Plus tard, dans les années 70, le nom de Whitcomb réapparu avec une bien étrange notion : celle de l’aile super ou hyper-critique. Une aile dotée d’un drôle de profil : presque plate sur le dessus, creusée et incurvée à l’arrière sur le dessous. Si on y ajoute la taille de guêpe, ça donne un appareil qui vole à l’économie en consommant jusqu’à 10% de carburant en moins. La NASA fabriqua pour vérifier les calculs de Whitcomb un superbe engin, sur une base de F-8 Crusader dont l’aile haute se prêtait parfaitement à l’expérimentation, car, montée sur un vérin pour en faire varier l’incidence, elle était facilement amovible, et on pouvait en tester plusieurs de différentes en enlevant quelques boulons seulement. L’avion construit en 1969 vola dès le 9 mars 1971, vola à près de Mach 1,7. Son aile particulière démunie de "flaps" le faisait atterrir à plus de 320 km/h, si bien qu’il dût être testé au-dessus des célèbres lacs salés pour pouvoir se poser en toute sécurité . Dès le 26 mai 1971, l’aile supercritique de Whitcomb dépassait Mach1, le pari était gagné. L’engin démontra qu’on économisait 15% de puissance pour passer Mach1, et qu’un avion de transport de passager qui serait équipé d’une aile similaire économiserait avec 2,5 % de carburant : l’air de rien, c’était une économie plus qu’intéressante, et les ingénieurs de Boeing ou d’Airbus se mirent à fabriquer à partir de cette date des avions munis de de type d’aile. Whitcomb avait changé la face du monde de l’aviation.
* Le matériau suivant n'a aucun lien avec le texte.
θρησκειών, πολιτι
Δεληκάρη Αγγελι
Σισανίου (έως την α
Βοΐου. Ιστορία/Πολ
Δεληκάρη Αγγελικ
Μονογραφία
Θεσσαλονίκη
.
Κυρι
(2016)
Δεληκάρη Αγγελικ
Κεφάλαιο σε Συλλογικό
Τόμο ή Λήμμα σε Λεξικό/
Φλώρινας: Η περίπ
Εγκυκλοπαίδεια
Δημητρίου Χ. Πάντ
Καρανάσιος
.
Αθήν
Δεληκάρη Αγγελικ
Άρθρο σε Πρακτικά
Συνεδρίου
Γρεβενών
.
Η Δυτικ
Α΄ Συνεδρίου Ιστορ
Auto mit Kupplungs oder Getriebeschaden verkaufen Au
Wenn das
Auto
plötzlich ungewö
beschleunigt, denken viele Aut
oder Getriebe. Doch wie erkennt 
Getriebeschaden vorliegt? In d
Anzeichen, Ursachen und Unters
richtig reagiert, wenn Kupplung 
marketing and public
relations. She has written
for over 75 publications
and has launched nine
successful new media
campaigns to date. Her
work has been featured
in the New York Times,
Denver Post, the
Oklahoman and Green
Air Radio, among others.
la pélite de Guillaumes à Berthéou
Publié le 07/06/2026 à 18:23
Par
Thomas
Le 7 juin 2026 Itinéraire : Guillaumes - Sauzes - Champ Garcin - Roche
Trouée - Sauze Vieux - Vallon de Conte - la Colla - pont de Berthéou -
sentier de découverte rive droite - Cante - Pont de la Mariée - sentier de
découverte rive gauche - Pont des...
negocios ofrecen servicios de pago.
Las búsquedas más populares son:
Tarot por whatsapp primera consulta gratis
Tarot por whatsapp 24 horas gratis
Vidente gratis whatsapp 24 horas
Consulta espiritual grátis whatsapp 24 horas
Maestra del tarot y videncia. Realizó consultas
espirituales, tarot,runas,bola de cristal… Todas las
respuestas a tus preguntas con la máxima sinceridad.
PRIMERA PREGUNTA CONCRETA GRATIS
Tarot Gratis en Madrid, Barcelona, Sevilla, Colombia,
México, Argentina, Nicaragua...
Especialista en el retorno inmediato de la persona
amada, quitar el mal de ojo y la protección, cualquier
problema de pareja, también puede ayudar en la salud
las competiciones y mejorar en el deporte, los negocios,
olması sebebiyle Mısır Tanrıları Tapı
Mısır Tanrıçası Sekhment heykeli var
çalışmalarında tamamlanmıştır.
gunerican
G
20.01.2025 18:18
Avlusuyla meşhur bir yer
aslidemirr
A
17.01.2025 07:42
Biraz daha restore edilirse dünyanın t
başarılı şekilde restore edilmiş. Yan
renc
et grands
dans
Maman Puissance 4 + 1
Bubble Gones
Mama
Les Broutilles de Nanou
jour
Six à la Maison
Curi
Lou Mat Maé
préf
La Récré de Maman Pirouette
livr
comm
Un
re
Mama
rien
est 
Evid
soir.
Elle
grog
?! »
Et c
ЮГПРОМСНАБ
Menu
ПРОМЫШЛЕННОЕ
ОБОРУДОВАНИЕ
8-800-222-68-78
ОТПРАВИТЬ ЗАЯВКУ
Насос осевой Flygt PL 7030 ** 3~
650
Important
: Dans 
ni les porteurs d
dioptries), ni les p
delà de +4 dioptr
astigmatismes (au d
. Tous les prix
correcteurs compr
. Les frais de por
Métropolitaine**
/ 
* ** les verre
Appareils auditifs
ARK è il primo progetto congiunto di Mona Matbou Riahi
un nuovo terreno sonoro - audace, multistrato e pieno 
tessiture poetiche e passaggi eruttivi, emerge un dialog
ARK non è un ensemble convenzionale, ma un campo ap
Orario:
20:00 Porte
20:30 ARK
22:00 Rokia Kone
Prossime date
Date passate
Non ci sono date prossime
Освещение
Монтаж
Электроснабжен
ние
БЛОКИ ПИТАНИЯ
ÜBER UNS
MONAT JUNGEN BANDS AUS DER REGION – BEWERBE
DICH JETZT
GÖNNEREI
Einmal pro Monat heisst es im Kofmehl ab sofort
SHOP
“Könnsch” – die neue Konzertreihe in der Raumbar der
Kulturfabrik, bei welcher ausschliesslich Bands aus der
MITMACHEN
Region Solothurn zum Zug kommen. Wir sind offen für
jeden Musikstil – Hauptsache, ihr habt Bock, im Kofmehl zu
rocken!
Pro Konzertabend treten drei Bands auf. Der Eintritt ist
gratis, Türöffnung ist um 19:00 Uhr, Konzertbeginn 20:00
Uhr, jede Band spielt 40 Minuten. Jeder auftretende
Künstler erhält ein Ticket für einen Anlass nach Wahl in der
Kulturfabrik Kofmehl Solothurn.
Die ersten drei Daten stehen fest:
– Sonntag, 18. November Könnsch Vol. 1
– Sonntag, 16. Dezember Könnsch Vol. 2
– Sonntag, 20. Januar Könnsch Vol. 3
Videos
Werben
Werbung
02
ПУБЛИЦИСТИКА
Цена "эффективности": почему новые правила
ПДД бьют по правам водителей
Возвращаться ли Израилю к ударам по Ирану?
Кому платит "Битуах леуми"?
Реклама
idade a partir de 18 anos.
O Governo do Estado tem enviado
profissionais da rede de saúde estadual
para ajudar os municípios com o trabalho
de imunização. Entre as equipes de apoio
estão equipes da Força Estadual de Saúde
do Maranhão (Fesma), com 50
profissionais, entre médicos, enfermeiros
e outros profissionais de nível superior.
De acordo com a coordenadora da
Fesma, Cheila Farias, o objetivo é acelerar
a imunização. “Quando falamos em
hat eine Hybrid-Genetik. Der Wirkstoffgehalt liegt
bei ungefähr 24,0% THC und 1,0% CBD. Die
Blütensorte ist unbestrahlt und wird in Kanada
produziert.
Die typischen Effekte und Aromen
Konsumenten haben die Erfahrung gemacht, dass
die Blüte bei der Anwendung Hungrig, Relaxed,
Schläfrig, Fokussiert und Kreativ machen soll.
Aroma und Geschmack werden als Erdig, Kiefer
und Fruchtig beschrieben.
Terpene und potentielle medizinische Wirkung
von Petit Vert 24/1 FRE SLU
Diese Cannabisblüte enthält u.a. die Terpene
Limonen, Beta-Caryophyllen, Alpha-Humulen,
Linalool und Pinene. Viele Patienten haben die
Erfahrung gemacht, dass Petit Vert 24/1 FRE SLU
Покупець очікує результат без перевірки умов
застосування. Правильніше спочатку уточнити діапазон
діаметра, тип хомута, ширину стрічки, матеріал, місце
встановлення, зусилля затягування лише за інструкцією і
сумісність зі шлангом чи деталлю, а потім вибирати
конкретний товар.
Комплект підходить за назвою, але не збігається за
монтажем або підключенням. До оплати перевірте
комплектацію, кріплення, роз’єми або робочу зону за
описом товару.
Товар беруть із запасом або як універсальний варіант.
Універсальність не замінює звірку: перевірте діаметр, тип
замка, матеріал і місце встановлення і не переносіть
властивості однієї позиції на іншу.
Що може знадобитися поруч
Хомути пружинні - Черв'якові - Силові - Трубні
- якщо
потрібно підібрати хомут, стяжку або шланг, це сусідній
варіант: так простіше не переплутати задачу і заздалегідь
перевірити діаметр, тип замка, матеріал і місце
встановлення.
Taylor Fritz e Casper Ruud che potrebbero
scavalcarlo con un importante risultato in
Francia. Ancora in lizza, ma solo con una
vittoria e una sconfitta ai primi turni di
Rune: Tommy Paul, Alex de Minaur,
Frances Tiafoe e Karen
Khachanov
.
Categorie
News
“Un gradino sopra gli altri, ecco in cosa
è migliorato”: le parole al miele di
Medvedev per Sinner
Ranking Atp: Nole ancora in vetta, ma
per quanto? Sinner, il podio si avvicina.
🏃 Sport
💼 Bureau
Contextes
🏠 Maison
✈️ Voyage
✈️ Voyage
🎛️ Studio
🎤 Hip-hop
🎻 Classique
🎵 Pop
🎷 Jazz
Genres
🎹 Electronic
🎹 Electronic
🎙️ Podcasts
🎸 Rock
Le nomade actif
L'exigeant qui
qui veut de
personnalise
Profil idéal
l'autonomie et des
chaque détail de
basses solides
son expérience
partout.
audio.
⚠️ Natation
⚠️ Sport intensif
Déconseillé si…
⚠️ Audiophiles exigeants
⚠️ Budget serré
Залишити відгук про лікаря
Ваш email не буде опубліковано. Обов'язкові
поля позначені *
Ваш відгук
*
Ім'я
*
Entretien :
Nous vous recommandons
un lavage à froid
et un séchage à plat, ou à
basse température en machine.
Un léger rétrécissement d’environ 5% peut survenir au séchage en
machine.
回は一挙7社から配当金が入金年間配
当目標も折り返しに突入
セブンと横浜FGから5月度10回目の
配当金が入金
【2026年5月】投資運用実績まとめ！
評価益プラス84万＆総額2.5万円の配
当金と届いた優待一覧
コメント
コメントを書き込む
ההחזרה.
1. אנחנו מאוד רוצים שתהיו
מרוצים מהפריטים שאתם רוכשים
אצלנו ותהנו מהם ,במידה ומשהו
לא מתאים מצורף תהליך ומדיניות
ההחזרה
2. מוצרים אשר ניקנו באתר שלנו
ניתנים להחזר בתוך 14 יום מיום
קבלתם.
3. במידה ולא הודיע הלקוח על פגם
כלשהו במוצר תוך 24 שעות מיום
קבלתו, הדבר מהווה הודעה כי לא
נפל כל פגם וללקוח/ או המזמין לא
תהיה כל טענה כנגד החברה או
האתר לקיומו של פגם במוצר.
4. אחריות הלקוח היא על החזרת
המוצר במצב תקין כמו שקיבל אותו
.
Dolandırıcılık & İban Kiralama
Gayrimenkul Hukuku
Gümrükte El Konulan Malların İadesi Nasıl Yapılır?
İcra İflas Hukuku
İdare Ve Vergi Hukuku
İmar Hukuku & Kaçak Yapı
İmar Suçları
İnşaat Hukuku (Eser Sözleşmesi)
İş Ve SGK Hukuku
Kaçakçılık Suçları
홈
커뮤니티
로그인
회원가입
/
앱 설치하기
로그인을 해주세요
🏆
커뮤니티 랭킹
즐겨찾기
Whitcomb, lui, savait bien que sa première découverte était inapplicable aux avions de transport, obligés de conserver la même section tout le long de leur fuselage. Alors il chercha encore, et c’est en voyant un cliché assez connu de tourbillons générés lors de l’atterrissage d’un de ces avions civils qu’il eût l’illumination : celle de ses fameuses Winglets, ses excroissances de bout d’ailes qui permettent d’éliminer ces tourbillons en canalisant le flux d’air généré à l’extrémité de l’aile. Plusieurs formes furent testées, au départ des petits winglet doubles, pour aboutir aux plus grandes lames actuelles. Une formule adaptable sur tous les types d’avion, du plus gros au plus petit, dans le but cette fois encore de réaliser des économies de carburant : une aile générant moins de tourbillons exige une puissance moindre pour voler. Toute sa vie, Whitcomb aura eu cette obsession véritable de la rentabilité aérodynamique, une obsession rendue réalisable ces dernières années grâce aux progrès des matériaux et des commandes tout électriques, qui permettent aujourd’hui de fabriquer des ailes incurvées, munies à la fois d’ailerons complexes et d’un profil supercritique : il suffit de regarder un A-380 (muni de Winglets !) de face pour s’en apercevoir.